A renewed national interest in local food has helped stimulate agricultural education in some rural areas, however, such as in Irwin County, Ga. There, students at the high school's demonstration farm are growing and harvesting corn, then churning out cornmeal and grits for an eager local audience.
Educators at the school's 30-acre C.A.S.E. Farm – the acronym stands for Center for Agricultural Study and Excellence – have seized the opportunity to teach their charges about value-added products (sales of which help fund the program itself). "With the economy getting like it is, people are trying to keep their money at home," explains Wesley Paulk, Irwin County High's young farmer advisor.
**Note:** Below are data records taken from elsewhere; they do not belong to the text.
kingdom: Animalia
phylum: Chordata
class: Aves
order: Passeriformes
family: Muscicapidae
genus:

In a region historically dominated by corn, cotton and peanuts, Paulk and his colleagues are trying to make an agricultural future viable for their students. "We're teaching processing, marketing and selling," says Paulk. "It's been a real positive program."
There are few programs anywhere as developed as C.A.S.E. The seven-year-old farm includes an organic peanut patch, three acres of sweet corn and a pig barn. The program's 100-plus enrollees, Paulk says, mostly "like being outside."
Agriculture education isn't new in Irwin. But the students' and teachers' shared confidence that the curriculum could translate into steady work surprises even Paulk, who as recently as a decade ago frequently heard that a farmer wouldn't fit into a 21st century economy. While Paulk may seem too gentlemanly to say 'I told you so', the message is embodied by every bag of C.A.S.E. Farm grits.